Darren Brown

Personal information
- Born: 29 April 1969 (age 56) Sydney, New South Wales, Australia

Playing information
- Position: Lock, Second-row, Centre, Five-eighth
Club
| Years | Team | Pld | T | G | FG | P |
| 1989–90 | South Sydney | 35 | 6 | 1 | 0 | 26 |
| 1991 | Canterbury Bulldogs | 9 | 4 | 3 | 0 | 22 |
| 1992–93 | South Sydney | 35 | 12 | 0 | 0 | 48 |
| 1994 | Western Suburbs | 3 | 0 | 0 | 0 | 0 |
| 1994–98 | Penrith Panthers | 65 | 11 | 0 | 0 | 44 |
| 1999–01 | Salford City Reds | 61 | 12 | 12 | 0 | 72 |
|  | Total | 208 | 45 | 16 | 0 | 212 |
- Source:

= Darren Brown (rugby league) =

Australian rugby league footballer (born 1969)

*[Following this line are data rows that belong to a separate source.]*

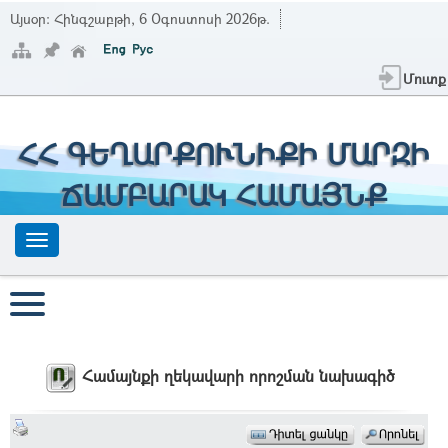
Այսօր:
Հինգշաբթի, 6 Օգոստոսի 2026թ.
Մուտք
ՀՀ ԳԵՂԱՐՔՈՒՆԻՔԻ ՄԱՐԶԻ
ՃԱՄԲԱՐԱԿ ՀԱՄԱՅՆՔ
Համայնքի ղեկավարի որոշման նախագիծ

Darren Brown (born 29 April 1969) is an Australian former professional rugby league footballer who played for the South Sydney Rabbitohs, Canterbury-Bankstown Bulldogs, Western Suburbs Magpies and the Penrith Panthers. Brown also played for Trafford Borough in England and for the Salford City Reds in the Super League. He spent most of his career as a lock or second rower, but could also play in the backline.

==Background==
Brown was born in Sydney and raised in Redfern, New South Wales. He played his junior football with Zetland Magpies, Mascot Jets and Waterloo Waratahs in the South Sydney Juniors, as well as the Brighton Seagulls in the St George Juniors.

==Rugby league career==
Brown began his first-grade career at South Sydney (first grade player #774) in the 1989 NSWRL season and had two stints at the club.

In between his South Sydney stints he played the 1990 off season with English club Trafford Borough and then returned to Australia for the 1991 season with Canterbury (first grade player #559), where he featured as a centre and five-eighth, with a highlight being a hat-trick of tries in a win over Eastern Suburbs.

After returning to South Sydney for a further two years, Brown joined Western Suburbs (first grade player #974) in the 1994 season and played lock in the first three rounds. He was then sacked by Western Suburbs following his involvement in a brawl outside Canterbury Leagues Club and finished the season with Penrith (first grade player #361).

Used as a forward, Brown continued to play for Penrith for another four seasons, which included two finals appearances in the 1997 Super League season.

From 1999 to 2001 he returned to play in England for the Salford Red Devils (first grade player #965), which he captained.

==Personal life==
Since retiring from rugby league Brown has worked as a real estate agent and is currently employed as a stevedore (wharfie) on the Port Botany waterfront. In 2016 Brown walked 858 kilometres from the Gold Coast to Sydney with his mates from Rise Foundation Australia to raise awareness for suicide prevention and mental health issues. In 2019 Brown began co-hosting Rabbitohs Radio, a weekly rugby league podcast covering the South Sydney Rabbitohs. In the podcast Brown and close mate Grant Chappell examine Rabbitohs team news, performances and interview special guests.